[Opening Source document section]

Andrzej Kozlowski wrote:
> That was wrong again! Trying to write these loops is so frustrating,
> perhaps I should go back to functional programming... Anyway, I think
> and hope this is now right at last:
>
> g[a_, b_, c_:5] := Block[{y, ls = {}, x, n},
>     Do[ y = 2; While[(y^n - y^2)/((y - 1)*y) < a,
>       Do[If[(x^3 - 1)/(x - 1) == (y^n - 1)/(y - 1) &&
>            x != y, ls = {ls, {x, y, n}}],
>          {x, y^((n - 1)/2), (y^n - y^2)/((y - 1)*y)}];
>         y++], {n, c, b, 2}]; ls]
>
>
> It is certainly not easy to find solutions, though, pretty big
> searches so far have yielded just two, e.g.
>
> In[69]:=
> g[100000,30]//Timing
>
> Out[69]=
> {58.0157 Second,{{{},{5,2,5}},{90,2,13}}}
>
> [...]

Procedural code such as this often benefits from the old
standard tricks such as moving computations outside the loop
and replacing division by multiplication.

[Closing Source document section]
[Opening Data records section]

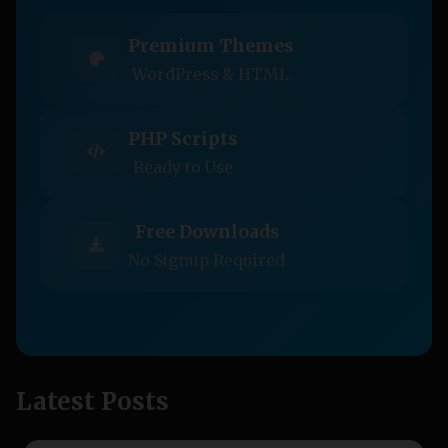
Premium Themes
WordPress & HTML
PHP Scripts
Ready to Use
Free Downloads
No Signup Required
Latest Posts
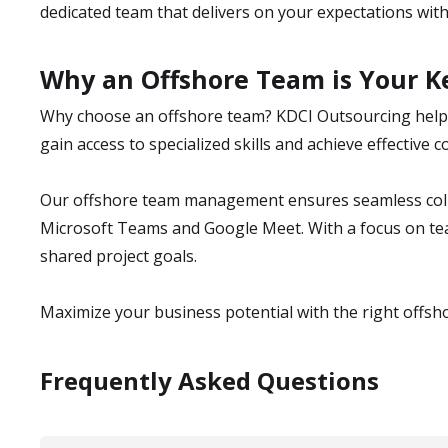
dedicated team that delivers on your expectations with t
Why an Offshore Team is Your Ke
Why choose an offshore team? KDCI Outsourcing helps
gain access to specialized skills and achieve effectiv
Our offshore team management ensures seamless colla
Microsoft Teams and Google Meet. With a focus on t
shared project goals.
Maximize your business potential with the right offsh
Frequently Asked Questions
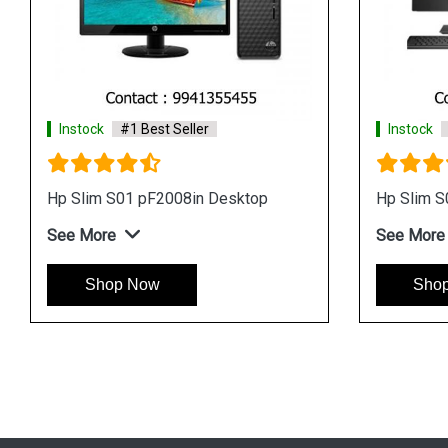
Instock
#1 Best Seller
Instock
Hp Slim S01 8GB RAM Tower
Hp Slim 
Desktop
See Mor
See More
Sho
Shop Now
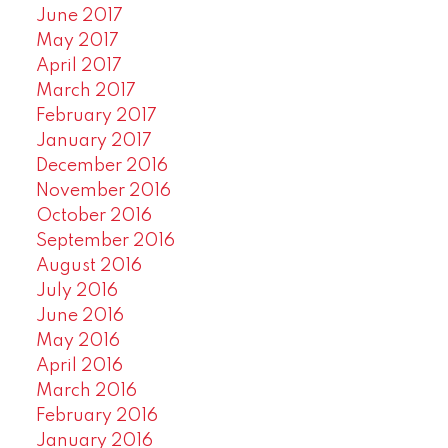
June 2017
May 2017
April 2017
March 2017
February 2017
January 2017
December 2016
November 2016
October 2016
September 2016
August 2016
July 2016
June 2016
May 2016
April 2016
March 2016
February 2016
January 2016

[Closing Data records section]
[Opening Data records section]

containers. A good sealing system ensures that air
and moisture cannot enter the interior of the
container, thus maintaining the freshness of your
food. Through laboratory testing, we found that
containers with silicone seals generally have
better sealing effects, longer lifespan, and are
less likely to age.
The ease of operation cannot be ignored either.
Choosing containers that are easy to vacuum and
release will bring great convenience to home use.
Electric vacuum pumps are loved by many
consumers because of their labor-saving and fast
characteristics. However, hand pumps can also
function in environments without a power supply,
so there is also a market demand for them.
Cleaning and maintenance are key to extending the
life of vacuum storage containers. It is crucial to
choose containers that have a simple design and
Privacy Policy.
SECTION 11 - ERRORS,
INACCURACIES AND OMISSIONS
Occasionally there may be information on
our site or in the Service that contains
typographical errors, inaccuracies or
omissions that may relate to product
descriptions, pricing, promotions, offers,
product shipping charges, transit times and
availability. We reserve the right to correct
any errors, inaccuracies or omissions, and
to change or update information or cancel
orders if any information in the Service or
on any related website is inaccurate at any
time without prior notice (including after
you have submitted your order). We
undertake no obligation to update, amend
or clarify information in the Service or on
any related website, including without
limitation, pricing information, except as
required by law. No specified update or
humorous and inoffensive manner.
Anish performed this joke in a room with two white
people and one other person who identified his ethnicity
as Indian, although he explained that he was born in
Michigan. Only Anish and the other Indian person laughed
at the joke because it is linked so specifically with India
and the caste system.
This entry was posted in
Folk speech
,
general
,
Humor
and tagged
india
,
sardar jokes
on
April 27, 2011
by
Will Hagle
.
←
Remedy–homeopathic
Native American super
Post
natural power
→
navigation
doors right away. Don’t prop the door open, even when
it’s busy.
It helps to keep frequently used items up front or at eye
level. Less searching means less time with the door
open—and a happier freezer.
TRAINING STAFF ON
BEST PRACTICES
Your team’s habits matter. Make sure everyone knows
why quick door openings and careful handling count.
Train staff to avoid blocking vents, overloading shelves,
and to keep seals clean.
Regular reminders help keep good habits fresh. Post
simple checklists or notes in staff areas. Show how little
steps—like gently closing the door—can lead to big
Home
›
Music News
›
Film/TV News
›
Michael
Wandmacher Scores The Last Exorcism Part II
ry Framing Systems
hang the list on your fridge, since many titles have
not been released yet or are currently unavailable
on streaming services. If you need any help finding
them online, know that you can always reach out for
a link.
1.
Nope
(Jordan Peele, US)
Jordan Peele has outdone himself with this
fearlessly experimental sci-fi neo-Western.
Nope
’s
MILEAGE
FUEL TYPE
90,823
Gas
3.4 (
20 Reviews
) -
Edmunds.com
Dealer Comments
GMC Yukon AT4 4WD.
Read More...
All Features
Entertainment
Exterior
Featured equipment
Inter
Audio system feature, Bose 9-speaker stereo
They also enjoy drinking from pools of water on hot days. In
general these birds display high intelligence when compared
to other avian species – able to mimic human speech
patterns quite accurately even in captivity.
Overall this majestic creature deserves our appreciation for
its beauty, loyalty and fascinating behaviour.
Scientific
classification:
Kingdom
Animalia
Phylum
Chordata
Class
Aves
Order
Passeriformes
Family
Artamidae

[Closing Data records section]
[Opening Data records section]

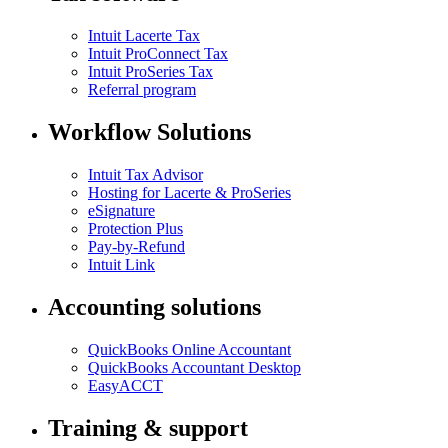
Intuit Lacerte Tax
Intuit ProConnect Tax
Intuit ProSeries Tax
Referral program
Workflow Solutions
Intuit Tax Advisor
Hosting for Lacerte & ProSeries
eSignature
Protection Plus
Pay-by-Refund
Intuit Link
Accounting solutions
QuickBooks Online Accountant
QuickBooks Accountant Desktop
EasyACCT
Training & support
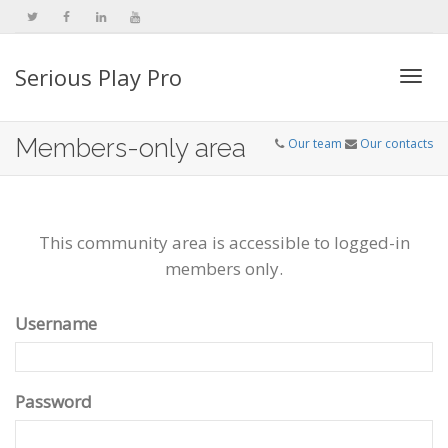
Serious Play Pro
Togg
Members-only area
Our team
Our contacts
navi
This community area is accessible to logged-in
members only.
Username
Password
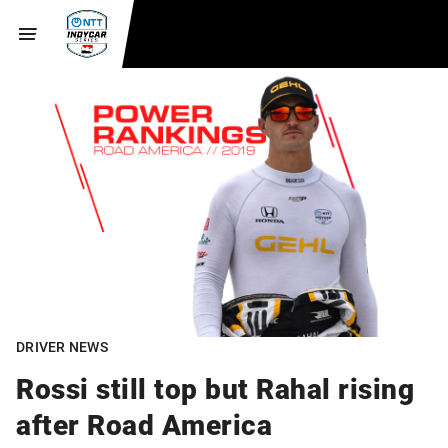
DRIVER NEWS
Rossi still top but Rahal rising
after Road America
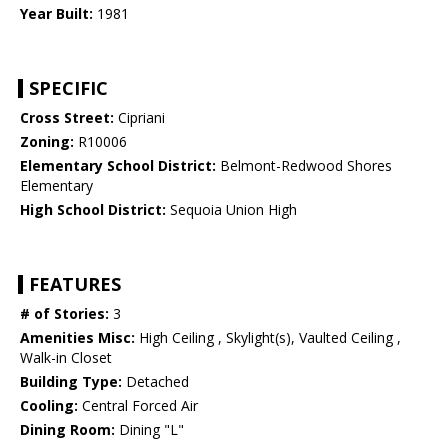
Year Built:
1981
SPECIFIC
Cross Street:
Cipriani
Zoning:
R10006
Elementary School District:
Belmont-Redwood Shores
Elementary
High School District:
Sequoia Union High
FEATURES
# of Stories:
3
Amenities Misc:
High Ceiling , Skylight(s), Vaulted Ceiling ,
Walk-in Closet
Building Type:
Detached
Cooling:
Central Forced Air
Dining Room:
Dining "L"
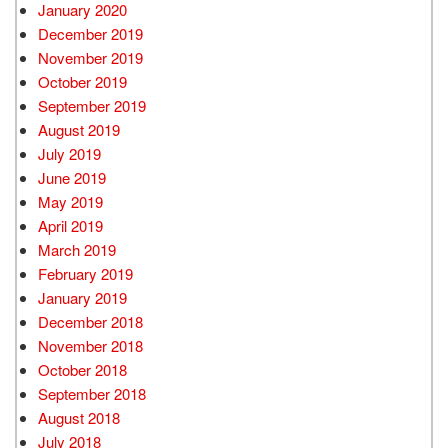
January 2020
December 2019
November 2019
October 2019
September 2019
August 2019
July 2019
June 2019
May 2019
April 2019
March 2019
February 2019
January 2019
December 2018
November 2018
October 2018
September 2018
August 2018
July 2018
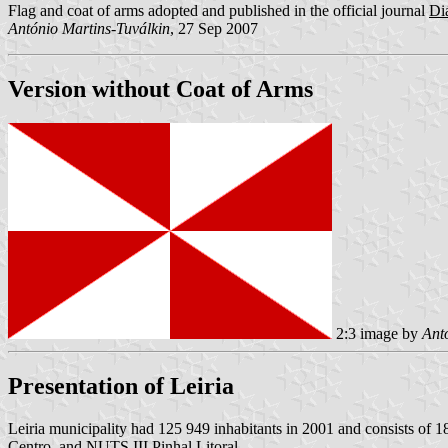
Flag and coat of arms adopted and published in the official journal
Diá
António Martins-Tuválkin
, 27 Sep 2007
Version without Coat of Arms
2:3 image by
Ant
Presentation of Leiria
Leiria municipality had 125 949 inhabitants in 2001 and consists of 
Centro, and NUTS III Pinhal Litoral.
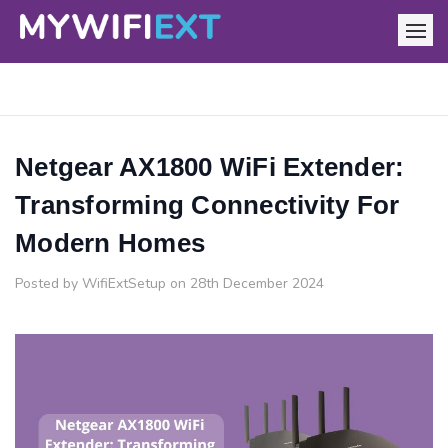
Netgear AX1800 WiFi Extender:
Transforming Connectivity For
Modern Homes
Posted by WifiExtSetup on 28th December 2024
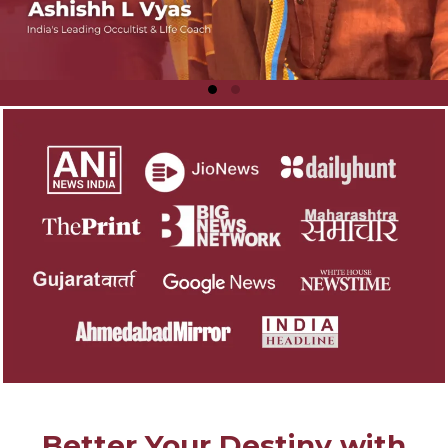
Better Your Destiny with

[Closing Data records section]

→ **Exercise aim**:
Can you reproduce the forum excerpt on Mathematica loops word for word, taking everything from "Procedural code such" down to "division by multiplication."? These records come from a source unrelated to the forum excerpt.

→ **The answer**:
Procedural code such as this often benefits from the old
standard tricks such as moving computations outside the loop
and replacing division by multiplication.